> Problem statement:
Rewrite the lines of all the entries below, replacing "pose" with "camera" and leaving everything else unchanged. Omit the pictures from your answer.

[Start of Records shown]

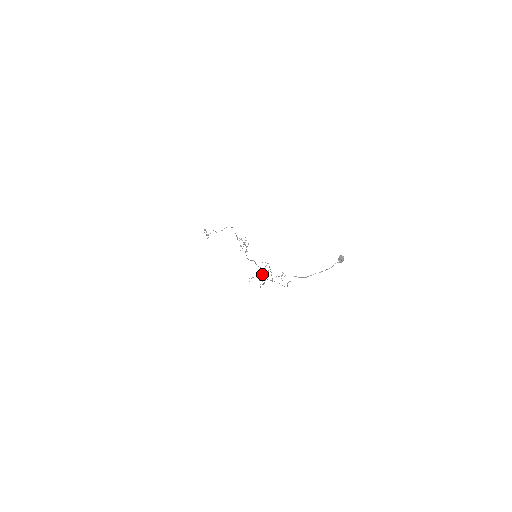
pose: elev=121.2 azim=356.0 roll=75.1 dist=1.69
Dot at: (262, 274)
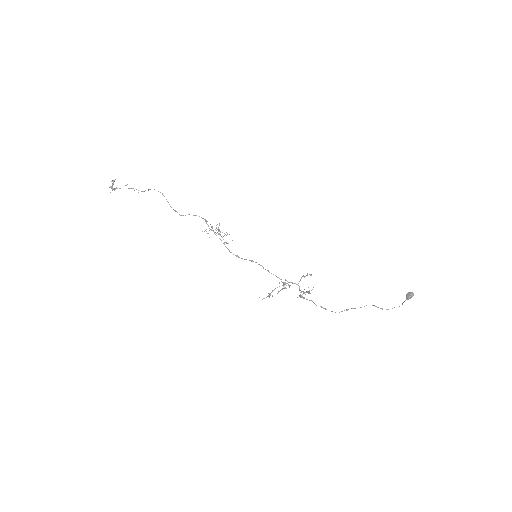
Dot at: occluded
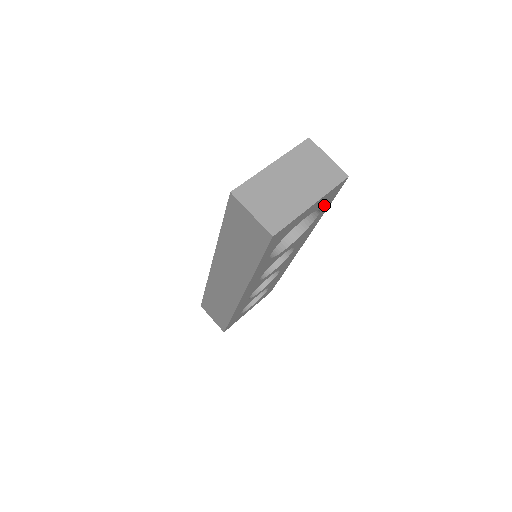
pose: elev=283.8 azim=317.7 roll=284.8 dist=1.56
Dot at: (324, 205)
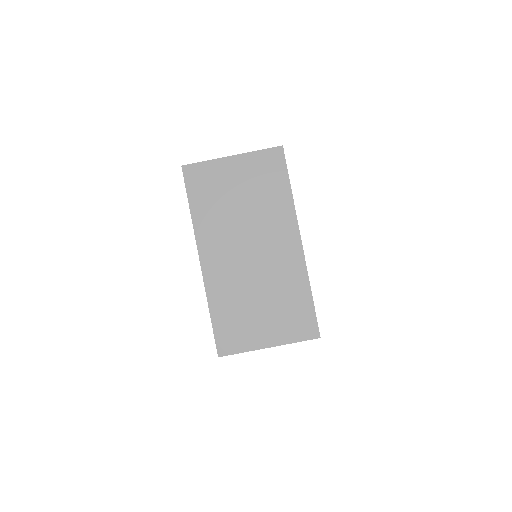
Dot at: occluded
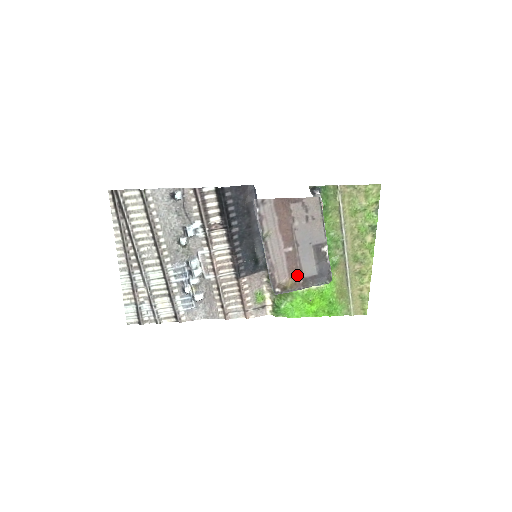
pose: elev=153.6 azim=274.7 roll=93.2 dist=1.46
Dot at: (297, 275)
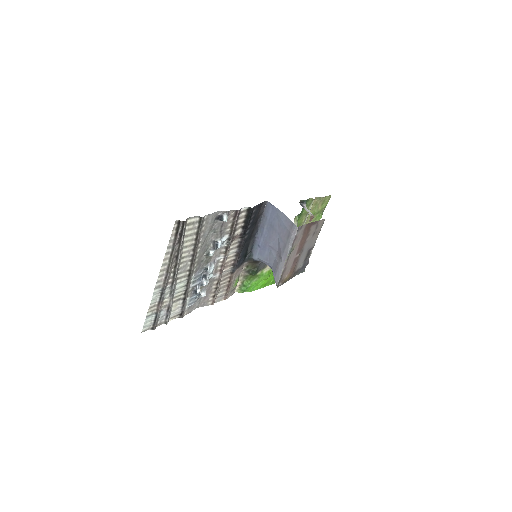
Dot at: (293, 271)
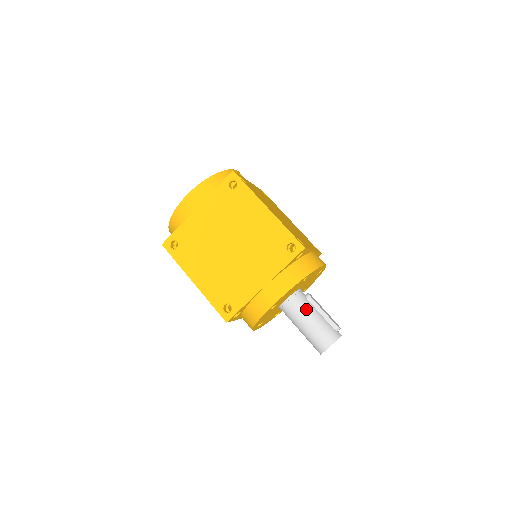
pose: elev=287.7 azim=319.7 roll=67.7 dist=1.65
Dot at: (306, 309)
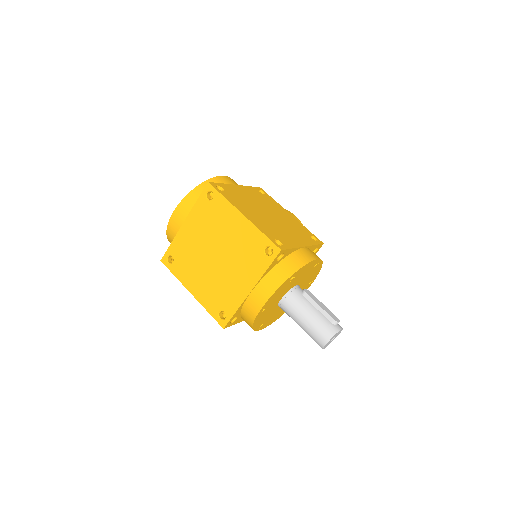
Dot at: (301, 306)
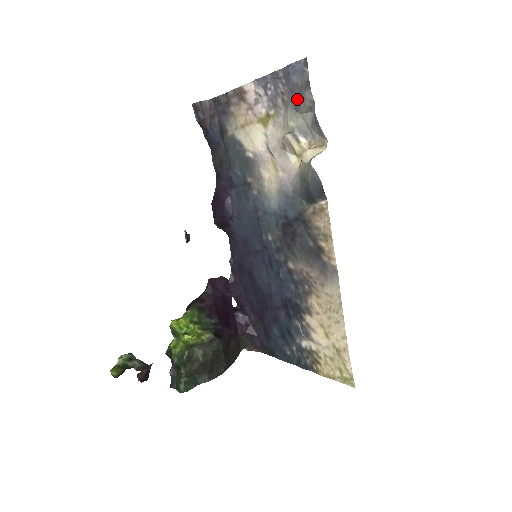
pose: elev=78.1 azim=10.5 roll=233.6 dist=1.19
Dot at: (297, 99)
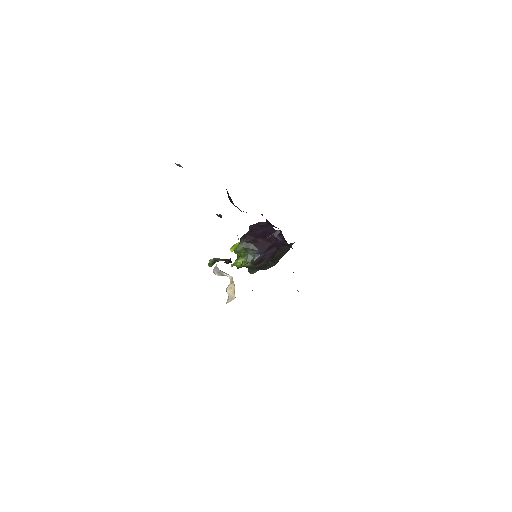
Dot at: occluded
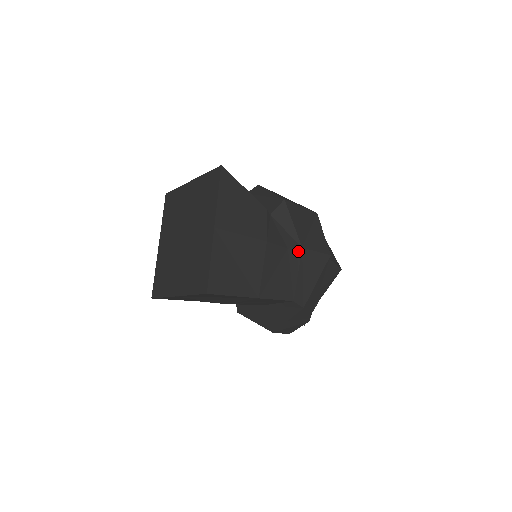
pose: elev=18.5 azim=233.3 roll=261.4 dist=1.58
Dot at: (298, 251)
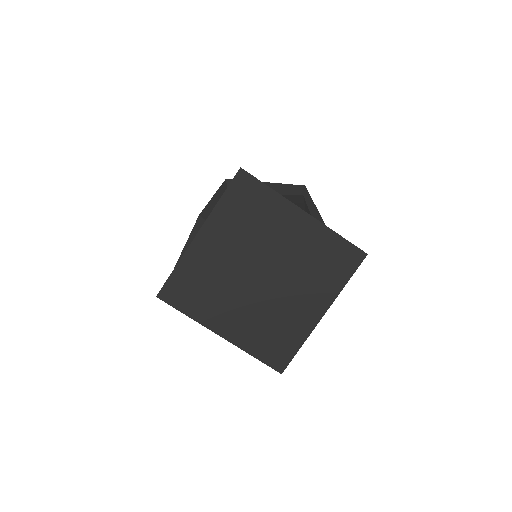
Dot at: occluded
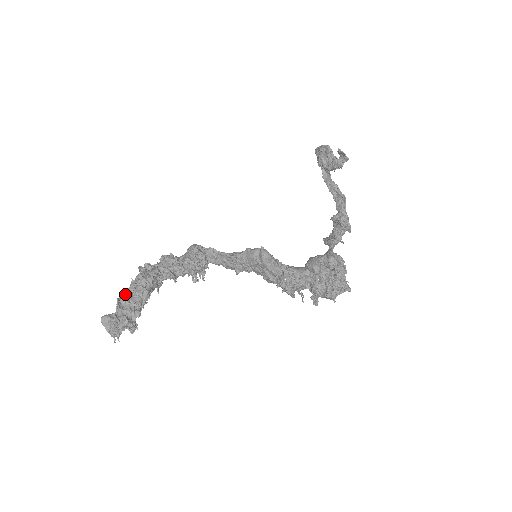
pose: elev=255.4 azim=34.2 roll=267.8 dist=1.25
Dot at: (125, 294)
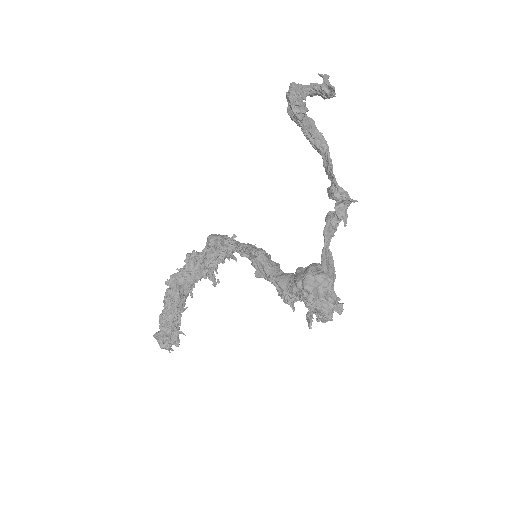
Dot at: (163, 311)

[End of Records shown]

> Written answer:
camera: elev=121.2 azim=356.0 roll=75.1 dist=1.69
Dot at: (262, 274)
Dot at: occluded
camera: elev=283.8 azim=317.7 roll=284.8 dist=1.56
Dot at: (324, 205)
Dot at: occluded
camera: elev=153.6 azim=274.7 roll=93.2 dist=1.46
Dot at: (297, 275)
Dot at: (293, 271)
camera: elev=287.7 azim=319.7 roll=67.7 dist=1.65
Dot at: (306, 309)
Dot at: (301, 306)
camera: elev=78.1 azim=10.5 roll=233.6 dist=1.19
Dot at: (297, 99)
Dot at: occluded
camera: elev=18.5 azim=233.3 roll=261.4 dist=1.58
Dot at: (298, 251)
Dot at: occluded
camera: elev=255.4 azim=34.2 roll=267.8 dist=1.25
Dot at: (125, 294)
Dot at: (163, 311)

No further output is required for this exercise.